TAR-200 is the company’s investigational targeted releasing system designed to provide extended local release of gemcitabine into the bladder.
The announcement is based on additional data from the Phase 2b SunRISe-1 study in patients with BCG-unresponsive HR-NMIBC who are ineligible for radical cystectomy.
SunRISe-1 is a randomised, open-label Phase 2 clinical study evaluating the safety and efficacy of TAR-200 in combination with cetrelimab, TAR-200 alone, or cetrelimab.
In the study, which supported the safety and efficacy profile of TAR-200, the participants were randomised into four cohorts.
Patients in Cohort 1 received treatment with TAR-200 plus cetrelimab, Cohort 2 received TAR-200 alone, Cohort 3 received cetrelimab alone, and Cohort 4 received TAR-200 alone.
In Cohort 2, all 85 patients who received TAR-200 monotherapy showed a high, centrally confirmed, single-agent complete response (CR) rate of 83.5%.
The results showed highly durable CRs without the need for reinduction, with 82% of patients maintaining response after a median follow-up of nine months, based on the Kaplan-Meier curve.
Results from Cohort 1 showed a 67.9% CR and Cohort 3 showed a 46.4% CR.
Johnson & Johnson Innovative Medicine vice president, bladder cancer disease area leader Christopher Cutie said: “Our mission, to stay in front of cancer, drives us to innovate in ways that truly redefine treatment paradigms for patients with bladder cancer.
“The data from our SunRISe clinical programme illuminate the possibility of an innovative approach in an outpatient setting with the potential to impact patient well-being and enhance the entire treatment experience.”
In a separate development, J&J announced positive results for its investigational therapy TAR-200 in combination with cetrelimab (CET), in treating muscle-invasive bladder cancer (MIBC).
The announcement is based on interim data from the ongoing Phase 2 SunRISe-4 study.
The study evaluated the combination in patients with MIBC who are ineligible for neoadjuvant platinum-based chemotherapy and are scheduled for radical cystectomy (RC).
In the Phase 2 clinical trial, TAR-200 plus CET achieved nearly double the pathological complete response (pCR) rate compared to CET alone.
CET is an investigational PD-1 monoclonal antibody being developed for the treatment of bladder cancer, prostate cancer, melanoma, and multiple myeloma as a combination treatment.
In the interim analysis, neoadjuvant TAR-200 plus CET showed an overall efficacy with a centrally confirmed pCR rate of 42%, compared to 23% with CET alone.

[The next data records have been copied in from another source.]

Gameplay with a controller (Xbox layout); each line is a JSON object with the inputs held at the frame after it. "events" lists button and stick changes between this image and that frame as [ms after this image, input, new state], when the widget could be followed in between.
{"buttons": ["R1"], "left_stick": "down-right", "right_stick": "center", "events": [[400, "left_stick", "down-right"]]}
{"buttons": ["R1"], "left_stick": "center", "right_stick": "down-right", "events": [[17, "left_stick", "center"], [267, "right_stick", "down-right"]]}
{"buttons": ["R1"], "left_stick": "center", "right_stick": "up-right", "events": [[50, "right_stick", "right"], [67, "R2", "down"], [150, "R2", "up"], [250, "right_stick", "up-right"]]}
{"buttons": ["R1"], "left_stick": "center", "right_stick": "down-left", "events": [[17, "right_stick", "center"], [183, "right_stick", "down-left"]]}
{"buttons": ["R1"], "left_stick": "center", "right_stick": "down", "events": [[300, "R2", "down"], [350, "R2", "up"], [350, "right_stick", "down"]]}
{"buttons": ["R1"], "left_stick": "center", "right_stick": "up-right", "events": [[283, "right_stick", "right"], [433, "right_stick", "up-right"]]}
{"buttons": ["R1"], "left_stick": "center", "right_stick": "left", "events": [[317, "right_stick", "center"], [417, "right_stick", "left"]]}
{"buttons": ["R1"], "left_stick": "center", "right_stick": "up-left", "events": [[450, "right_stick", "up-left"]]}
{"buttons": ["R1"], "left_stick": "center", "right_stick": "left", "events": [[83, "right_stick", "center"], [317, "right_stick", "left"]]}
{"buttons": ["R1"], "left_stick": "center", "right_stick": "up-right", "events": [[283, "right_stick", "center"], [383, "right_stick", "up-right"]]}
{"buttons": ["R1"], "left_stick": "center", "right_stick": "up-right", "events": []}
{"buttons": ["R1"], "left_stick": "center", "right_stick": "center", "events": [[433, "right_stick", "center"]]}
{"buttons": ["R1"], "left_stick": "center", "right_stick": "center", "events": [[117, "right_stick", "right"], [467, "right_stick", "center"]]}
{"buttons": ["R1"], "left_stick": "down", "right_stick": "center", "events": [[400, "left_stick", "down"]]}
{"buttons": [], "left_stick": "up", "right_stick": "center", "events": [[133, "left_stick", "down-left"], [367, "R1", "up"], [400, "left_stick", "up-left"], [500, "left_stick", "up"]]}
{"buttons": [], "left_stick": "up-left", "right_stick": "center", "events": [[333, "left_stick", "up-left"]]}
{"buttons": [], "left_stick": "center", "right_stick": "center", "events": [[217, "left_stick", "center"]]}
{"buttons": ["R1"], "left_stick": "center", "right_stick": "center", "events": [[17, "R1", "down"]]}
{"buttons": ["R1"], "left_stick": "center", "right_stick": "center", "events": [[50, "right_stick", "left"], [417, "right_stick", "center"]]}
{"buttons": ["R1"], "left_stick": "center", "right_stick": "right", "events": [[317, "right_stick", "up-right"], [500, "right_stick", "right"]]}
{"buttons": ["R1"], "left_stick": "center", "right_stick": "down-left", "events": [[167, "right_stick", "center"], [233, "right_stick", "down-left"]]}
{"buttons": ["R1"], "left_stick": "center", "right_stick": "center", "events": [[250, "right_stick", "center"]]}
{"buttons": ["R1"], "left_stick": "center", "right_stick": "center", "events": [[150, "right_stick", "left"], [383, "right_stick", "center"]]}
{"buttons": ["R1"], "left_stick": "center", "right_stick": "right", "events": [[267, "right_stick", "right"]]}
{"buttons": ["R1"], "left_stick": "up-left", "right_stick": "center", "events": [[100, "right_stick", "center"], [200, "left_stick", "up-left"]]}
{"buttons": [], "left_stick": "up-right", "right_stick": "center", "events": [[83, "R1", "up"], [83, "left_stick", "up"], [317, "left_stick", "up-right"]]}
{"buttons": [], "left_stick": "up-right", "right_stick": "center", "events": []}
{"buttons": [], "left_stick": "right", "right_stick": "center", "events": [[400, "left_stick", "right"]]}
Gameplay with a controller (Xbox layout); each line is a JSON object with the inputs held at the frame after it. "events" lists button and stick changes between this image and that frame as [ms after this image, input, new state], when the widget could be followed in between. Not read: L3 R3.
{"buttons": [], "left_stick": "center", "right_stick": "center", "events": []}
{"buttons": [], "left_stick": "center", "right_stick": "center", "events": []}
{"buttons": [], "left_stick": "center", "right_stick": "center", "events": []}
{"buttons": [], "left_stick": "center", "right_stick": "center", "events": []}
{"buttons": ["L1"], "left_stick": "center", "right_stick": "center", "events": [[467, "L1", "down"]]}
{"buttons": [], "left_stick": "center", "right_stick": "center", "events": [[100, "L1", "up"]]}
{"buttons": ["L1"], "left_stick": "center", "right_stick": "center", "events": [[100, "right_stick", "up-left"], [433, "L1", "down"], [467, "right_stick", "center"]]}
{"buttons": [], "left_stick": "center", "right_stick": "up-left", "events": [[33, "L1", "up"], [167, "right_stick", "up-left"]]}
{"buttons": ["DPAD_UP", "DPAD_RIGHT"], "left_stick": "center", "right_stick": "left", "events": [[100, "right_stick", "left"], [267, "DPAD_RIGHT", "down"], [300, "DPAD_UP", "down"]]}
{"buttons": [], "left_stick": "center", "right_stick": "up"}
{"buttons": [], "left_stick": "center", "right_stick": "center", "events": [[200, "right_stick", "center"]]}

The combination also showed a pathological overall response (pOR) rate of 60% compared to 36% with CET alone.
In a subgroup analysis, TAR-200 plus CET showed a 48% pCR rate in patients with organ-confined disease (cT2), compared to 23% with CET alone.
Also, 68% of patients were downstaged at the time of radical cystectomy, potentially improving surgical outcomes and reducing the risk of recurrence, said the US drugmaker.
Johnson & Johnson Innovative Medicine solid tumours clinical development vice president Kiran Patel said: “With these promising results, TAR-200 plus cetrelimab as a neoadjuvant therapy before radical cystectomy could potentially alter how bladder cancer is treated.
“This investigational innovative approach may offer a possible alternative for many patients who are not eligible for the current standard of pre-operative treatments.”